# NYC 311 Mini‑Project — Missing Data • Regex • Visualization • Pandas/Numpy
**Class day:** 2025-10-17

You will explore a recent slice of NYC 311 service requests (last 1,000 rows). Your goals:

- Practice the *data science process*: posing questions → wrangling/cleaning → analysis → communicating.
- Use tools such as **missing‑data handling**, **regex**, **Pandas/Numpy**, and **visualization**.
- Produce **one figure** answering the guided question and **one figure** answering your own question.


## 1) Setup & Load Data


In [14]:

import pandas as pd
import numpy as np
import matplotlib.pyplot as plt
from datetime import datetime

pd.set_option("display.max_colwidth", 120)
pd.set_option("display.width", 120)

df = pd.read_csv('erm2-nwe9.csv')
df.head()

Unnamed: 0,unique_key,created_date,closed_date,agency,agency_name,complaint_type,descriptor,location_type,incident_zip,incident_address,...,vehicle_type,taxi_company_borough,taxi_pick_up_location,bridge_highway_name,bridge_highway_direction,road_ramp,bridge_highway_segment,latitude,longitude,location
0,66464514,2025-10-14T01:51:17.000,,NYPD,New York City Police Department,Noise - Residential,Loud Music/Party,Residential Building/House,10466.0,655 EAST 230 STREET,...,,,,,,,,40.891872,-73.860168,"\n, \n(40.89187241649303, -73.86016845296459)"
1,66465967,2025-10-14T01:51:14.000,,NYPD,New York City Police Department,Noise - Residential,Loud Music/Party,Residential Building/House,11212.0,181 ROCKAWAY PARKWAY,...,,,,,,,,40.662317,-73.921442,"\n, \n(40.66231674694474, -73.92144177201318)"
2,66470344,2025-10-14T01:50:47.000,,NYPD,New York City Police Department,Illegal Parking,Blocked Hydrant,Street/Sidewalk,11436.0,137-32 132 AVENUE,...,,,,,,,,40.669856,-73.800419,"\n, \n(40.6698558316466, -73.80041885315545)"
3,66464521,2025-10-14T01:50:42.000,,NYPD,New York City Police Department,Noise - Residential,Loud Television,Residential Building/House,10458.0,2980 VALENTINE AVENUE,...,,,,,,,,40.871881,-73.886143,"\n, \n(40.87188118407785, -73.88614285307307)"
4,66470365,2025-10-14T01:50:33.000,,NYPD,New York City Police Department,Noise - Residential,Loud Music/Party,Residential Building/House,10466.0,655 EAST 230 STREET,...,,,,,,,,40.891872,-73.860168,"\n, \n(40.89187241649303, -73.86016845296459)"


## 2) Explore the Data

You can learn more about the dataset [here](https://data.cityofnewyork.us/Social-Services/311-Service-Requests-from-2010-to-Present/erm2-nwe9/about_data)
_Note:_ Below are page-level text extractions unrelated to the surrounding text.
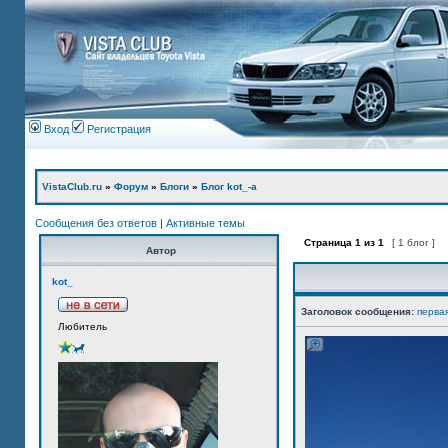
Вход
Регистрация
VistaClub.ru
»
Форум
»
Блоги
»
Блог kot_-а
Сообщения без ответов
|
Активные темы
Страница
1
из
1
[ 1 блог ]
Автор
kot_
Заголовок сообщения:
перва
Любитель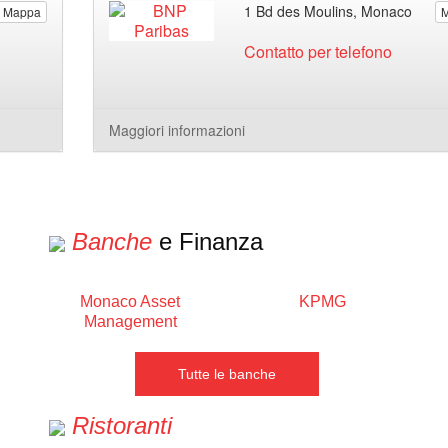
1 Bd des Moulins, Monaco
Mappa
Contatto per telefono
Maggiori informazioni
Banche
e Finanza
Monaco Asset
KPMG
Management
Tutte le banche
Ristoranti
Explore the data to understand its structure and content. Consider the following questions:
- What are the key columns in the dataset?
- What types of data are present (numerical, categorical, text, etc.)?
- What are the distributions of key variables?
- Are there any missing values or anomalies in the data?
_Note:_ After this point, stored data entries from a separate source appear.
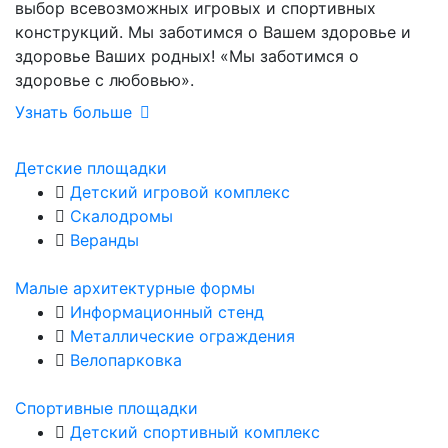
выбор всевозможных игровых и спортивных
конструкций. Мы заботимся о Вашем здоровье и
здоровье Ваших родных! «Мы заботимся о
здоровье с любовью».
Узнать больше
Детские площадки
Детский игровой комплекс
Скалодромы
Веранды
Малые архитектурные формы
Информационный стенд
Металлические ограждения
Велопарковка
Спортивные площадки
Детский спортивный комплекс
Here is some starter code to help look at missingness that you can copy and paste in a code cell::

```python
missing = df.isna().mean().sort_values(ascending=False)
print("Share missing (top 20):")
display(missing.head(20).to_frame("share_missing"))
```

> `df['column_name'].value_counts()` can be useful for exploring categorical variables.

## 3) What Keywords in resolution_description are Associated with Longer Resolution Times?

You will need to compute the resolution time for each request. You can do this by calculating the difference between the `closed_date` and `created_date` columns using code like this:
```python
df['created_date'] = pd.to_datetime(df['created_date'], errors='coerce')
df['closed_date'] = pd.to_datetime(df['closed_date'], errors='coerce')
df["resolution_time_hours"] = (df["closed_date"] - df["created_date"]).dt.total_seconds() / 3600.0
```

Think about how you will handle missing values in your analysis since some requests may not have a `closed_date`.

## 4) Pick another question to explore

Make sure to create a figure to answer your question!

**Ideas to help you come up with your own.**
- Are there certain locations that take longer to resolve issues?
- Are there specific types of complaints that are more common in certain areas?
- Are open cases different in nature from closed cases?